_EXERCISE TASK 1_
Reproduce the records that follow the text word for word, leaving out the pictures.
# TEXT start
Firms seeking legal advice to challenge the order.

Our Bureau

Mumbai, Dec. 3

Following SEBI's order prohibiting Ackruti City, Welspun, Brushman and Murli Industries as well as their promoter entities from participating in the stock markets, the share prices of these companies took a beating.

Two of the stocks hit the lower circuit on Friday, one of them losing close to 27 per cent in the day's trading session.

The scrips of Ackruti City and Murli Industries each fell by 20 per cent. Ackruti closed at Rs 307.90 (down by Rs 76.95) and Murli Industries at Rs 70.85 (down Rs 17.65). Welspun Corp saw a drop of 27 per cent or Rs 58.80, to end the day at Rs 160.30.

The companies have responded to the SEBI order. Welspun Corp's statement said: “We strongly deny any direct or indirect involvement in any price manipulations that has been alleged. Welspun group is based on strong ethical practices and sincerely practice transparency in all its operations. We always strive to be in full compliance. We are consulting our legal counsel and will challenge the SEBI order on an appropriate platform.”

Ackruti City also put out a statement saying that it will take legal advice and challenge the order.
# TEXT end
# DATA PROVIDED start
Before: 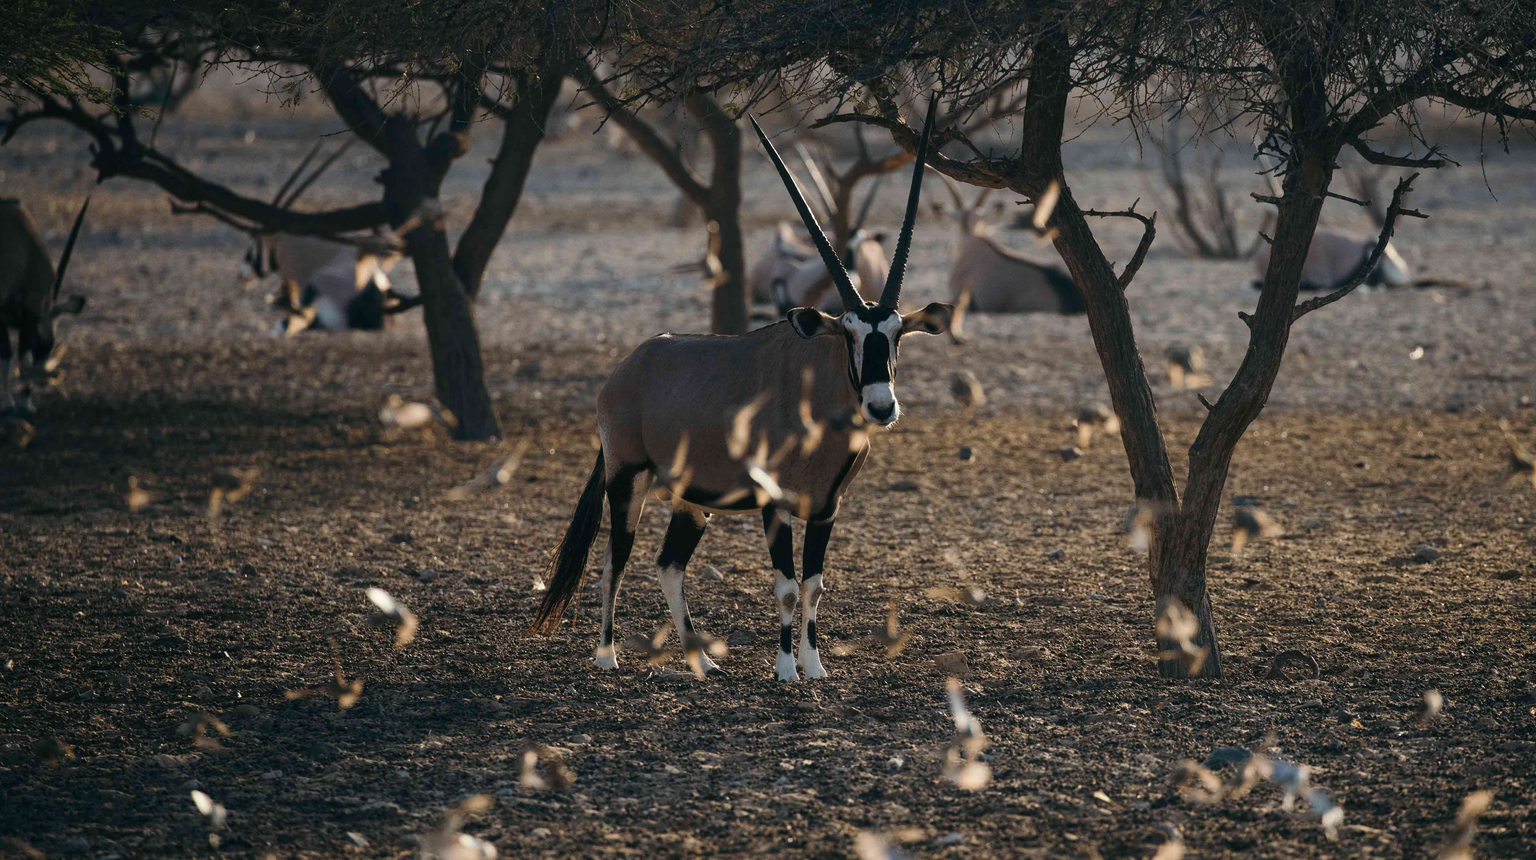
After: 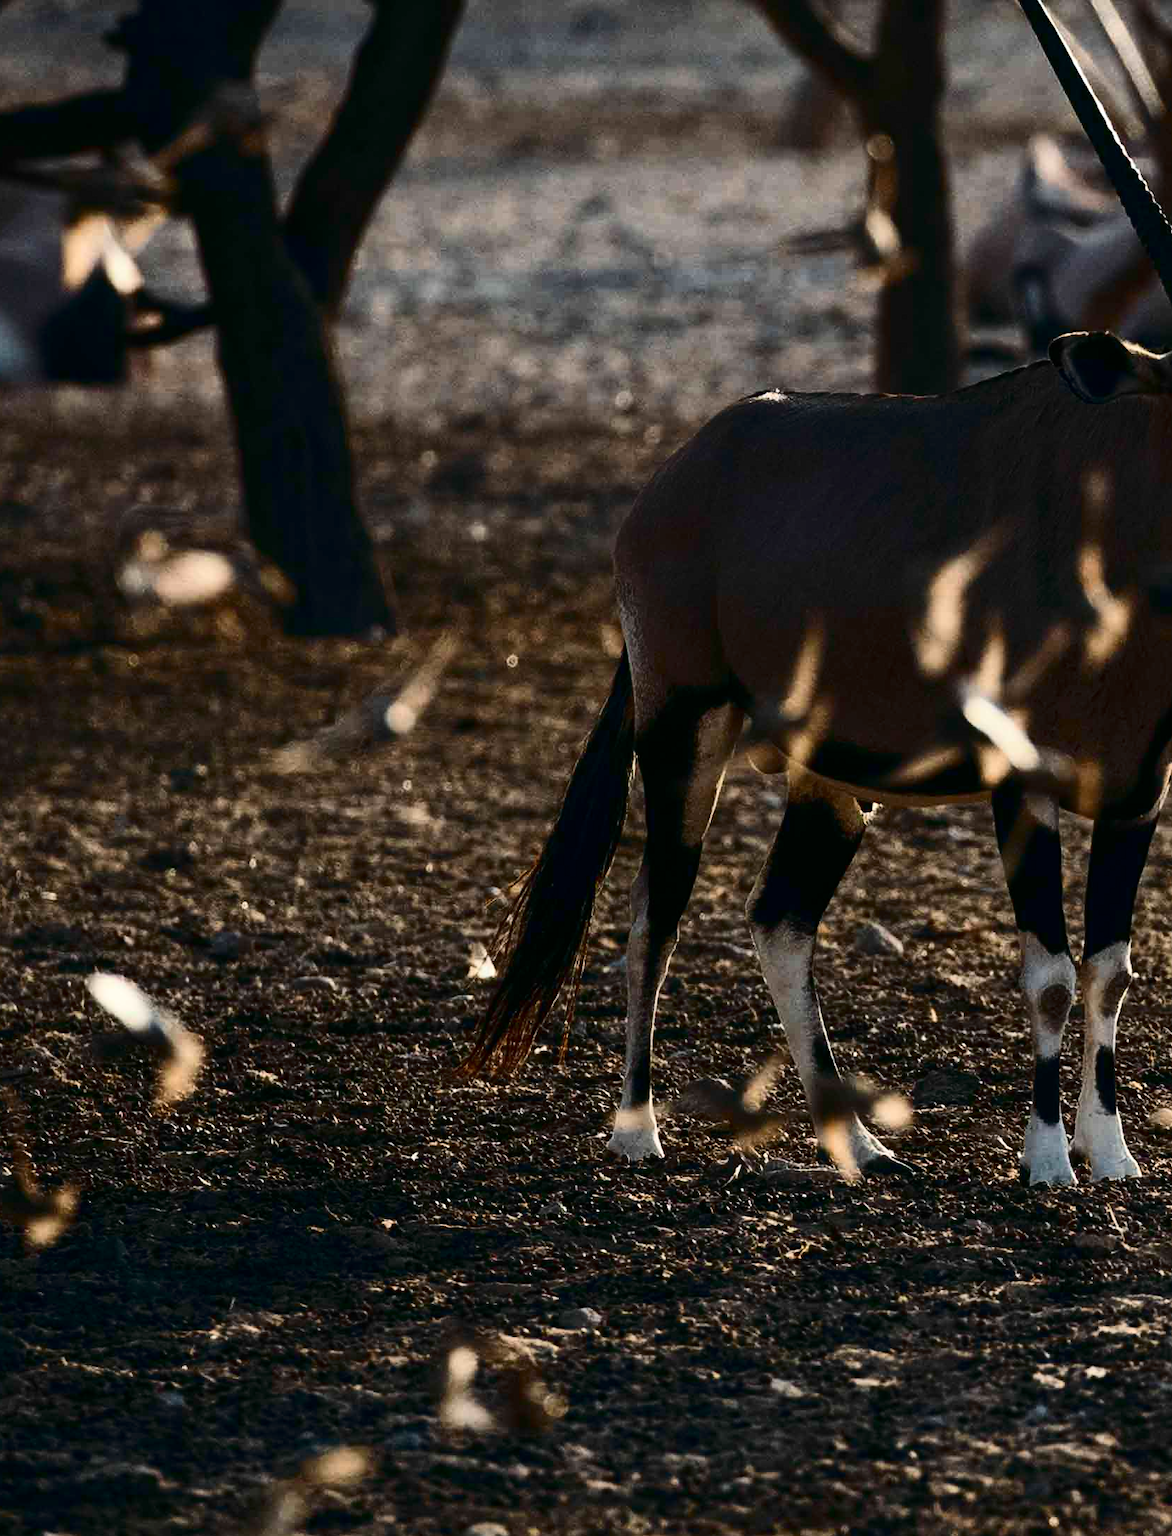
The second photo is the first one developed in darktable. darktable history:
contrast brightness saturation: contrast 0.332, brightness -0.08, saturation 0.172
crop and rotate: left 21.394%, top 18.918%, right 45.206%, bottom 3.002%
# DATA PROVIDED end
_EXERCISE TASK 2_
In the SEBI order article, write out everything from "Two of the stocks" down to "at Rs 160.30.", substituting "percent" for "per cent".

_FINISHED ANSWER 1_
Before: 
After: 
The second photo is the first one developed in darktable. darktable history:
contrast brightness saturation: contrast 0.332, brightness -0.08, saturation 0.172
crop and rotate: left 21.394%, top 18.918%, right 45.206%, bottom 3.002%

_FINISHED ANSWER 2_
Two of the stocks hit the lower circuit on Friday, one of them losing close to 27 percent in the day's trading session.

The scrips of Ackruti City and Murli Industries each fell by 20 percent. Ackruti closed at Rs 307.90 (down by Rs 76.95) and Murli Industries at Rs 70.85 (down Rs 17.65). Welspun Corp saw a drop of 27 percent or Rs 58.80, to end the day at Rs 160.30.